Task item — In your copy of the entries below, keep every word exactly and leave out all images.

•••

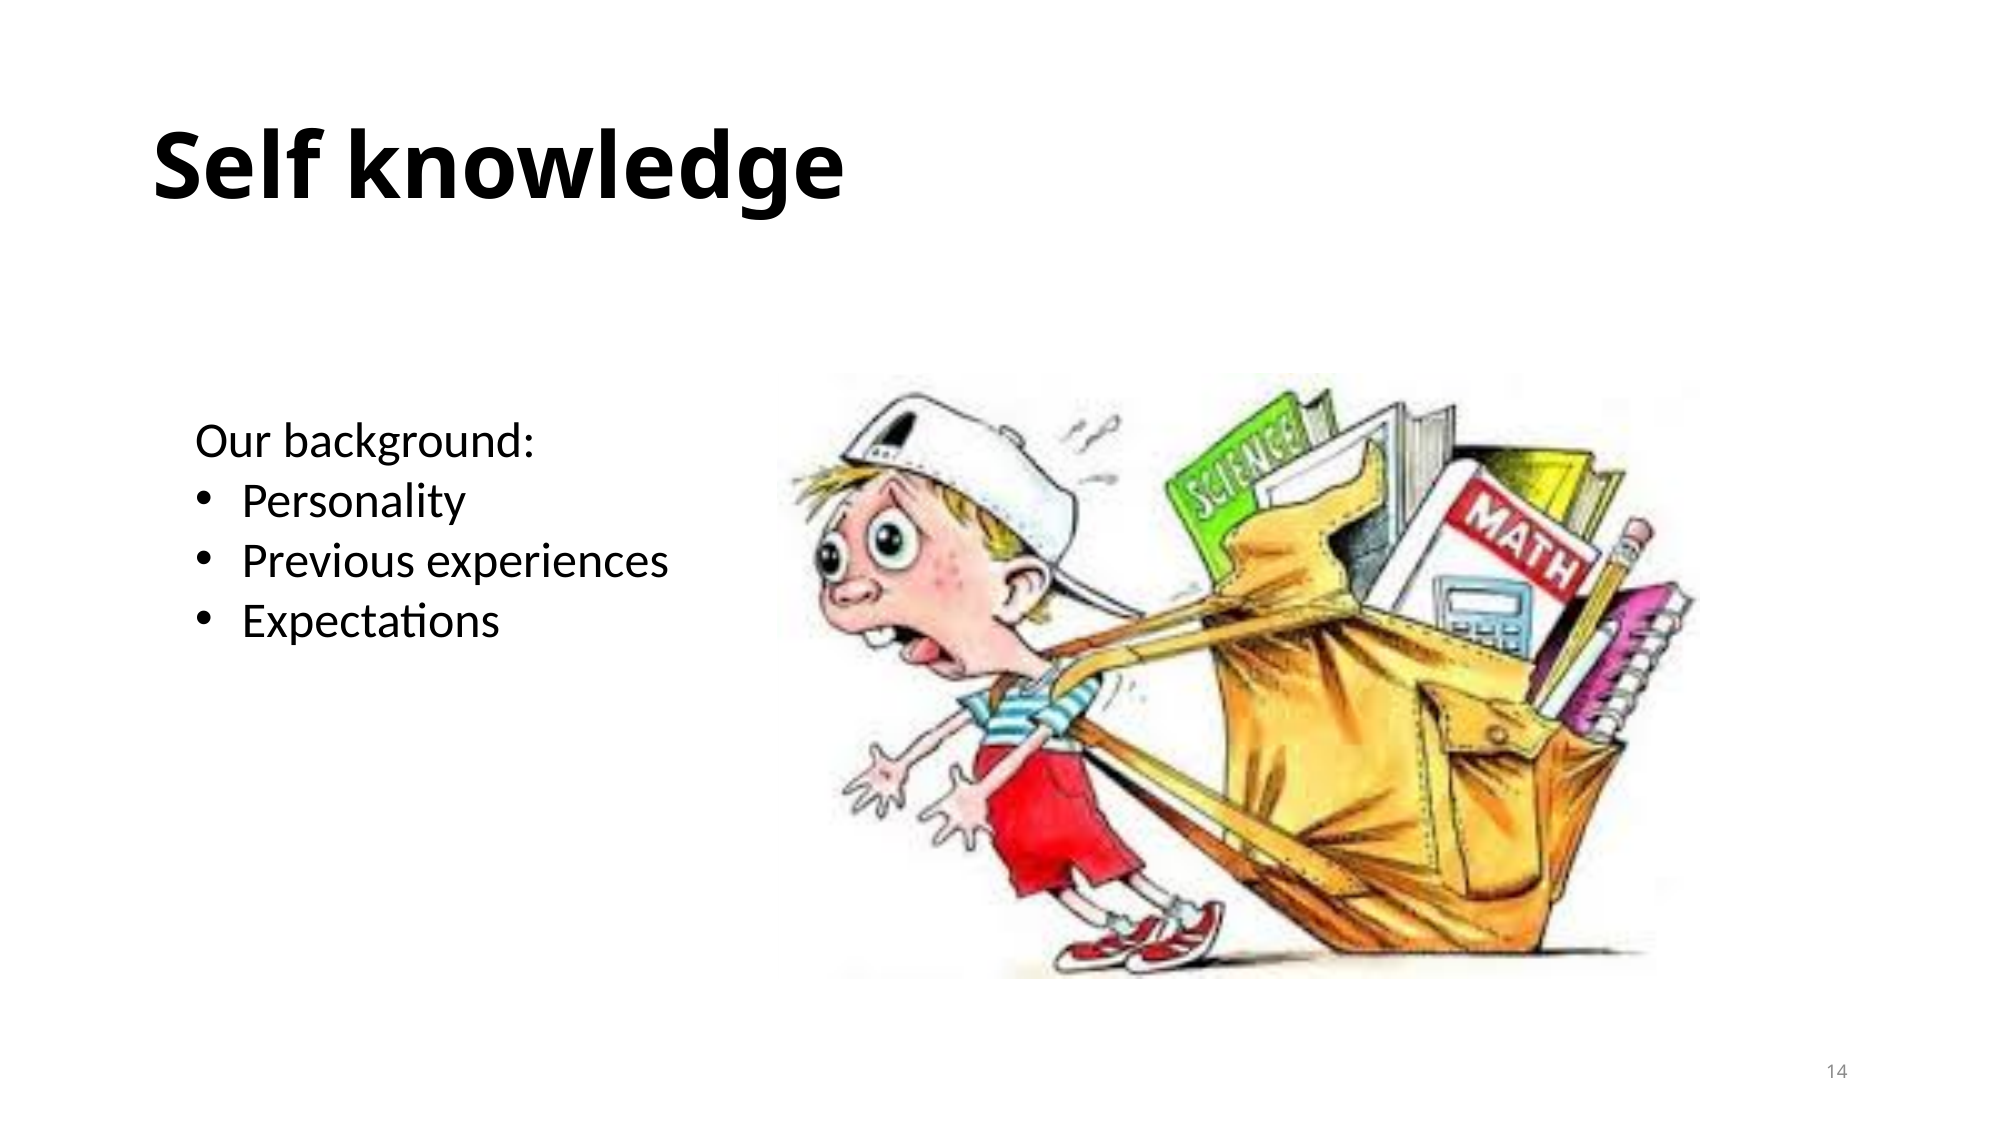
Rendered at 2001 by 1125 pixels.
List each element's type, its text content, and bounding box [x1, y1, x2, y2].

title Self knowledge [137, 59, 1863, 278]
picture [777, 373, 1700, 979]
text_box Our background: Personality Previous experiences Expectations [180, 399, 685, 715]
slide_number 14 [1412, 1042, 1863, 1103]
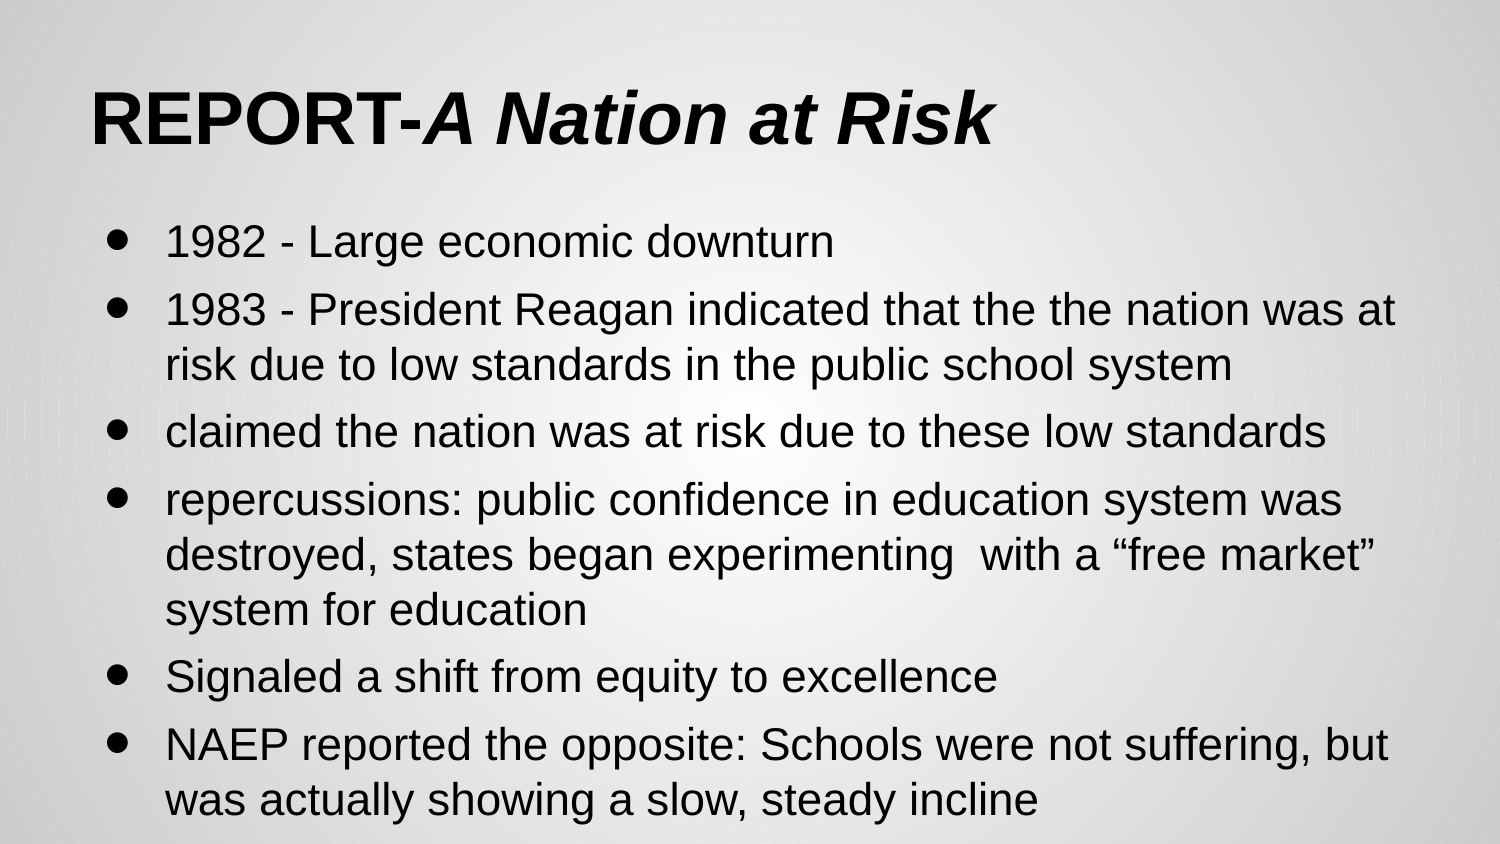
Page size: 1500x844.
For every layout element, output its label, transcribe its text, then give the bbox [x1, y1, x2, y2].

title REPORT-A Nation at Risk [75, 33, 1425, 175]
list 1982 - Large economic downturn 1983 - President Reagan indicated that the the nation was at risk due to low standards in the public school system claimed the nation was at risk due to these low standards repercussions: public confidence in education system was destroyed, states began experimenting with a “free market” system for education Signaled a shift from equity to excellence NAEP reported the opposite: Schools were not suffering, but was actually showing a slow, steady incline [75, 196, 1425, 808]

•••

Task output —
Rendered at 2001 by 1125 pixels.
List each element's type, its text content, and bounding box [x1, y1, x2, y2].

title Self knowledge [137, 59, 1863, 278]
picture [777, 373, 1700, 979]
text_box Our background: Personality Previous experiences Expectations [180, 399, 685, 715]
slide_number 14 [1412, 1042, 1863, 1103]
Page size: 1500x844.
For every layout element, output its label, transcribe its text, then give the bbox [x1, y1, x2, y2].

title REPORT-A Nation at Risk [75, 33, 1425, 175]
list 1982 - Large economic downturn 1983 - President Reagan indicated that the the nation was at risk due to low standards in the public school system claimed the nation was at risk due to these low standards repercussions: public confidence in education system was destroyed, states began experimenting with a “free market” system for education Signaled a shift from equity to excellence NAEP reported the opposite: Schools were not suffering, but was actually showing a slow, steady incline [75, 196, 1425, 808]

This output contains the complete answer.